In the early 20th century, engineers and architects were certainly thinking outside the box when it came to city planning here in New York. There was the proposal to fill in the Hudson River for traffic and housing, the idea to create a giant conveyor belt to carry people between Grand Central and Times Square, and the plan tostack the city like a layered cake. Though these ideas sound whacky, they were born from the rise of the automobile and suburbinization. With many Americans moving out of urban centers, planners sought new ways to reimagine the modern city and entice car-loving prospects.

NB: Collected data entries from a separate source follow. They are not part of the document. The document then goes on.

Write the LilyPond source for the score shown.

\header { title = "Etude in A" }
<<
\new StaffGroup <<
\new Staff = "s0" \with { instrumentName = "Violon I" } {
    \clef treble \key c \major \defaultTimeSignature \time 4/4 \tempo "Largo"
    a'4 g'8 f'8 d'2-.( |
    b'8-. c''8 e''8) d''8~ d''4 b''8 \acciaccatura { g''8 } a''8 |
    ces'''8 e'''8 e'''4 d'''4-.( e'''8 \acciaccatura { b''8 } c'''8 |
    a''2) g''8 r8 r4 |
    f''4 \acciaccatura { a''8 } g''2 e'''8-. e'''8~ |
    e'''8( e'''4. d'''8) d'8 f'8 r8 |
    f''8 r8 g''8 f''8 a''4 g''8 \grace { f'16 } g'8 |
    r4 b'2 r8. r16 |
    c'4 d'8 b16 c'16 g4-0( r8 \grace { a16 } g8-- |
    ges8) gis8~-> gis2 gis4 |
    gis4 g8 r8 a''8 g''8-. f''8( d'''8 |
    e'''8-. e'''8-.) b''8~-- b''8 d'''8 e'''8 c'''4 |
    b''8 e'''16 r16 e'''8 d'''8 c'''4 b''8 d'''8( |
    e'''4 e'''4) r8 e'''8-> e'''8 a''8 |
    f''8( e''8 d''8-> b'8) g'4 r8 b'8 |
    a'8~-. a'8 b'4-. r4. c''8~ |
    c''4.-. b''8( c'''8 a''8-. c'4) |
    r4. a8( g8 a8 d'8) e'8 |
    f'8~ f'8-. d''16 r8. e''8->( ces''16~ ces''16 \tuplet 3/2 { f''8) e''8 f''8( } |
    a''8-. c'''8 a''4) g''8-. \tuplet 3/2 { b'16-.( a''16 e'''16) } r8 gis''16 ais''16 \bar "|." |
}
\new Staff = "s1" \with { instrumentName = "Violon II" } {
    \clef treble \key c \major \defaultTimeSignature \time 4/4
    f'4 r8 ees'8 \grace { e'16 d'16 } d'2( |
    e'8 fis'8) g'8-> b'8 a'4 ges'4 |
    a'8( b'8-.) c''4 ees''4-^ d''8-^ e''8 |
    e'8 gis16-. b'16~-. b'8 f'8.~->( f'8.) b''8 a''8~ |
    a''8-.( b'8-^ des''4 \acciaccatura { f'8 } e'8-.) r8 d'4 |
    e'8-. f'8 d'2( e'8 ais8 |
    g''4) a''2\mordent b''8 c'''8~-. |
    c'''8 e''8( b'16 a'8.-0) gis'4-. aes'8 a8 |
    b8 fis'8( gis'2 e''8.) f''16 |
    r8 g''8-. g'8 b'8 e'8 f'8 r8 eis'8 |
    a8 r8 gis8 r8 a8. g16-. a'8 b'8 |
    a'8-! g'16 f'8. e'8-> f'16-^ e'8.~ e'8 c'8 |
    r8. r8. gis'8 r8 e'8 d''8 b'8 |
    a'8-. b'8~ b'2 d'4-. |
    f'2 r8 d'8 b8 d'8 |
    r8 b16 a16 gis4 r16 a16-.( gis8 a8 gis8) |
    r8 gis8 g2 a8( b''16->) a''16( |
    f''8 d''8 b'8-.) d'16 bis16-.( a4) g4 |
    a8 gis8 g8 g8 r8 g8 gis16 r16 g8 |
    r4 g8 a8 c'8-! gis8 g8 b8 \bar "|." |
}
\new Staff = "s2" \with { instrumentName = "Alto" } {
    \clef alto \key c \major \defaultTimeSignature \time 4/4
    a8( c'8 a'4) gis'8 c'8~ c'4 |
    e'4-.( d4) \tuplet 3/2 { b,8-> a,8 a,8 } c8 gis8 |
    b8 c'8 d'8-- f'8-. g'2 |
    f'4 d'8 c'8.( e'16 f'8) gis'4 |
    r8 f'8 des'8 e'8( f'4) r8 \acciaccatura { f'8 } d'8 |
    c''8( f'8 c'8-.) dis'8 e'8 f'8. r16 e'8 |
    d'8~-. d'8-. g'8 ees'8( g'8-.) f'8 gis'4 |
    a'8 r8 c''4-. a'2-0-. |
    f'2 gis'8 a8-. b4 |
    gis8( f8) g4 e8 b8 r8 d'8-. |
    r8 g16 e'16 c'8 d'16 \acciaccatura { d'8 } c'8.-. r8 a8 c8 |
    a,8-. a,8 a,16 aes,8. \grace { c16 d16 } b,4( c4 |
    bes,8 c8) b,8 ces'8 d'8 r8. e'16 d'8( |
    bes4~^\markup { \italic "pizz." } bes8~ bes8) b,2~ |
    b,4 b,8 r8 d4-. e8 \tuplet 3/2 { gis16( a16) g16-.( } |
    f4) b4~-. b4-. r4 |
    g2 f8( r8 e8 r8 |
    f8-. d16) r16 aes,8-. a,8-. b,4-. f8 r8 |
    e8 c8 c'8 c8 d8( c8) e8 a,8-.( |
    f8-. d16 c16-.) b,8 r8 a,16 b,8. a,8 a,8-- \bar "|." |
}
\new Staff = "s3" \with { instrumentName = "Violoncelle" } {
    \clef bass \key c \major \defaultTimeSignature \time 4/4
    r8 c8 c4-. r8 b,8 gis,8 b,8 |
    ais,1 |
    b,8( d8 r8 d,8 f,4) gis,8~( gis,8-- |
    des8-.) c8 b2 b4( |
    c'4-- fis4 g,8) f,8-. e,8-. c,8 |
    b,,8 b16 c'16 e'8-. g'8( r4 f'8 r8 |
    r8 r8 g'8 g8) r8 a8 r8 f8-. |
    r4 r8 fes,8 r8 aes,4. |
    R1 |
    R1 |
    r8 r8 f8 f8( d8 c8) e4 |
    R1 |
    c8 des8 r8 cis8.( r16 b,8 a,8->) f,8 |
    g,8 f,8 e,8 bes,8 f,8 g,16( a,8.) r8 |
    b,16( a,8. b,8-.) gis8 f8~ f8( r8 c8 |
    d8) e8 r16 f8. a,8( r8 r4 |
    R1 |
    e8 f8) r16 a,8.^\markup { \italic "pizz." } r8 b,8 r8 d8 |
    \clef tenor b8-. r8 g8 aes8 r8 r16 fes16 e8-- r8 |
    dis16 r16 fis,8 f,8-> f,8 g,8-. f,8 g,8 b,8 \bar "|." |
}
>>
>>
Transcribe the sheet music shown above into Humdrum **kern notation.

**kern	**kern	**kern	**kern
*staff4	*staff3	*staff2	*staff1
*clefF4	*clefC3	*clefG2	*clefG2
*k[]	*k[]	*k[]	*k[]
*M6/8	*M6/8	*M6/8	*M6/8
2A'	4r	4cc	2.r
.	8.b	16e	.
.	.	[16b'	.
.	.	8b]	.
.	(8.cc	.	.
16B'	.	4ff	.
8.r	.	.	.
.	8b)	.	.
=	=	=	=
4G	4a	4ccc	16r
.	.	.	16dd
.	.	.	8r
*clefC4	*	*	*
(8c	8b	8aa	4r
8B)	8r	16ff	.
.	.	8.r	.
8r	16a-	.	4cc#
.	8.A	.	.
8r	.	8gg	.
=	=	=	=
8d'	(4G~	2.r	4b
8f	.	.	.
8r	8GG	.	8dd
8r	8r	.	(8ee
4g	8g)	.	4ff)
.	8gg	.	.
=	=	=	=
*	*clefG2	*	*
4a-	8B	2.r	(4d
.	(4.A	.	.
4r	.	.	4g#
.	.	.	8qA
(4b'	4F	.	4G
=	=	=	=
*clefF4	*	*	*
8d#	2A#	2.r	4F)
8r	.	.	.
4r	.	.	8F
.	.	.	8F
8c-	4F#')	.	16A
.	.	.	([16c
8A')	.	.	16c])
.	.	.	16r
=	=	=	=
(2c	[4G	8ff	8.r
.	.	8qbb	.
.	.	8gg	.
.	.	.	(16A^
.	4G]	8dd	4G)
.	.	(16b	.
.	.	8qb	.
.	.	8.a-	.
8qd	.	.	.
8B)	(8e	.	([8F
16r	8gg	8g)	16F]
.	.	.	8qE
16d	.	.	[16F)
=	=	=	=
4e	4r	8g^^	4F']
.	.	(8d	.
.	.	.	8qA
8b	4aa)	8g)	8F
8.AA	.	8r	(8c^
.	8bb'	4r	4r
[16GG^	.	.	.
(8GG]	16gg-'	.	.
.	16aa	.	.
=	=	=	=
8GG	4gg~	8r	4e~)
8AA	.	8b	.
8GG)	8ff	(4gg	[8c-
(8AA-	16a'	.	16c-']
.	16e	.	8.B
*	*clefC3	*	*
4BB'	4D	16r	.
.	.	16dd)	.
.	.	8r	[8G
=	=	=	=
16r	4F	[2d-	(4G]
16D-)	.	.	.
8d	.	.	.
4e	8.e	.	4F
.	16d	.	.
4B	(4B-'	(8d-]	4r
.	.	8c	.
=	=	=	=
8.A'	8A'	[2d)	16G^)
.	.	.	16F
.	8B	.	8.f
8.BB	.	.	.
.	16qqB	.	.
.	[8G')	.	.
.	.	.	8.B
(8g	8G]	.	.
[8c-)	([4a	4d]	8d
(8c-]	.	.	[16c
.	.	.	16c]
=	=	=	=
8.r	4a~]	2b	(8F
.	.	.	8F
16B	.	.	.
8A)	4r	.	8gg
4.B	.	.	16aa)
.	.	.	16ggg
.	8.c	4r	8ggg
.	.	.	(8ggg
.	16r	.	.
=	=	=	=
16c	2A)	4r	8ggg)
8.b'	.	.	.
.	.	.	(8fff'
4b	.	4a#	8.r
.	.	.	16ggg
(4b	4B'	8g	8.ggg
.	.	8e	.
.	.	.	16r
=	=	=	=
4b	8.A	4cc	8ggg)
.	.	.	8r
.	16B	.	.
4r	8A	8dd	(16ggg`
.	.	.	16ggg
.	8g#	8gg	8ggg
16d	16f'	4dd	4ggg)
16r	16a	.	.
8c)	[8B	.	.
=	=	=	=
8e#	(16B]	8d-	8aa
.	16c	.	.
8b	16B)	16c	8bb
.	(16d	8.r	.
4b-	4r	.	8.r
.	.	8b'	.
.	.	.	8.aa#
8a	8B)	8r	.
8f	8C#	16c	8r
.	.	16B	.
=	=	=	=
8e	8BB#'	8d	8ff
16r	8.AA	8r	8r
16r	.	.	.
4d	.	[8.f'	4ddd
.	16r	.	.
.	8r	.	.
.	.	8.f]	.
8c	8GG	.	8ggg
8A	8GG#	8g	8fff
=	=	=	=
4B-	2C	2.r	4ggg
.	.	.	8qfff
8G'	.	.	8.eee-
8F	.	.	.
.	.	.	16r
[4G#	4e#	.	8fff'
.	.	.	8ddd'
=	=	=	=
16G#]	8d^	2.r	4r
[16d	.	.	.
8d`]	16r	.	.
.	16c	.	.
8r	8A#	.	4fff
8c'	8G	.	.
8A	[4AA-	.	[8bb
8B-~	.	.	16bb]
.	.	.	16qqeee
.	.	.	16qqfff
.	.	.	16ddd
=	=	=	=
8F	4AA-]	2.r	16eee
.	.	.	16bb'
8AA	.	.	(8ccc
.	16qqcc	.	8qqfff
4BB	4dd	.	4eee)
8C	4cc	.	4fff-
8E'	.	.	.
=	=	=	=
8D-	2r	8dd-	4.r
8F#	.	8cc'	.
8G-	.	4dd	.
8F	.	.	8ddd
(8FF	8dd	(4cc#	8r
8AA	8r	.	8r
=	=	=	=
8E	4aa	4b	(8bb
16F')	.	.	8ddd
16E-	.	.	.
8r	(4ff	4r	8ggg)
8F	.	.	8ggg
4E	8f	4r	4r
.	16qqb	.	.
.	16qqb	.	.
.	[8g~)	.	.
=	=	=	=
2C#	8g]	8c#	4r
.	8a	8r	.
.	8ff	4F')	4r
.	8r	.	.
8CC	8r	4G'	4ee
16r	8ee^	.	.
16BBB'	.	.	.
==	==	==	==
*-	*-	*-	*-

Another such idea is this 1927 one for a 16-mile elevated highway that would have traveled across building rooftops from the Battery all the way to Yonkers. Conceived by engineer John K. Hencken, it required all buildings to be uniform at 12 stories. Within them would have been standard uses — residences, offices, schools, theaters, restaurants — and elevators to take cars from the street to the skyway.
Sure it’s crazy and was never built, but at the time, Hencken’s proposal was “approved by a number of eminent engineers and city planners. They say it is entirely feasible from an engineering standpoint,” according to a Popular Science article in which it was featured. The article continued: “Our artist pictures here an ingenious new plan for solving NYC’s traffic problems by a remarkable system of roof-top boulevards running more than sixteen miles in a straight line through the heart of the city. Bridging of cross streets for free movement of traffic; moving platforms for speedy and convenient service; healthful elevated playgrounds for children; underground railway freight service—these are some of its outstanding features.”